Mining of Stress-related Genes in Pigmented and Non-pigmented Rice using Gene Co-expression Network and Clustering Approaches
Keywords:Clustering gene co-expression network, MCL, pigmented rice, stress-resistant
Pigmented rice has been associated with stress-resistant traits, such as resistance to abiotic and biotic stresses, but the genes network that is responsible for such traits remains limited. Hence, this study aims to identify stress-related genes in the pigmented rice using computational approaches. The gene co-expression network was constructed using Pearson Correlation Coefficient (PCC) ≥ 0.9 among differentially expressed genes (DEGs) of trancriptomes between pigmented and non-pigmented rice. The gene co-expression network was clustered using Markov Cluster algorithm (MCL) to identify the functional modules and the hub genes for each module were determined. The functional analyses were performed to each module to determine the related gene ontology (GO) and pathway. Protein-protein interaction (PPI) from STRING database was used to validate the functional analyses.
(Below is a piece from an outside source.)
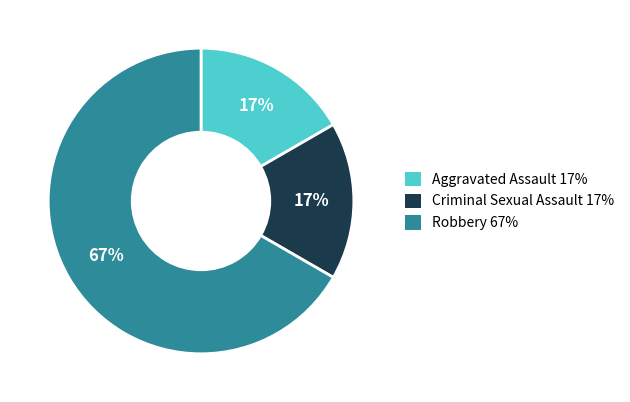

To the nearest percent, what percentage of the pie is Criminal Sexual Assault?

17%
A total of 721 DEGs were used to construct the gene co-expression network of pigmented and non-pigmented rice varieties. Of these, 614 DEGs with 15,259 edges were identified by PCC. Using MCL, 10 clusters were identified in the gene co-expression network of pigmented and non-pigmented rice varieties. Three clusters were enriched with seven GO terms (i.e., response to stress, response to stimulus, transcription factor activity) that are related to stress-resistant traits, indicating the highly correlated genes were the stress-related genes. Interestingly, nine hub genes were found to be related to drought tolerance, disease resistance and hormone biosynthesis. Validation of hub genes using STRING database revealed that 48 hub genes were also connected in the PPI network, suggesting their potential as candidate proteins in stress-related traits. This study demonstrated that the molecular interaction network and the network clustering approach are efficient in identifying the stress-related genes, which could provide new insights in understanding plant responses to abiotic and biotic stresses.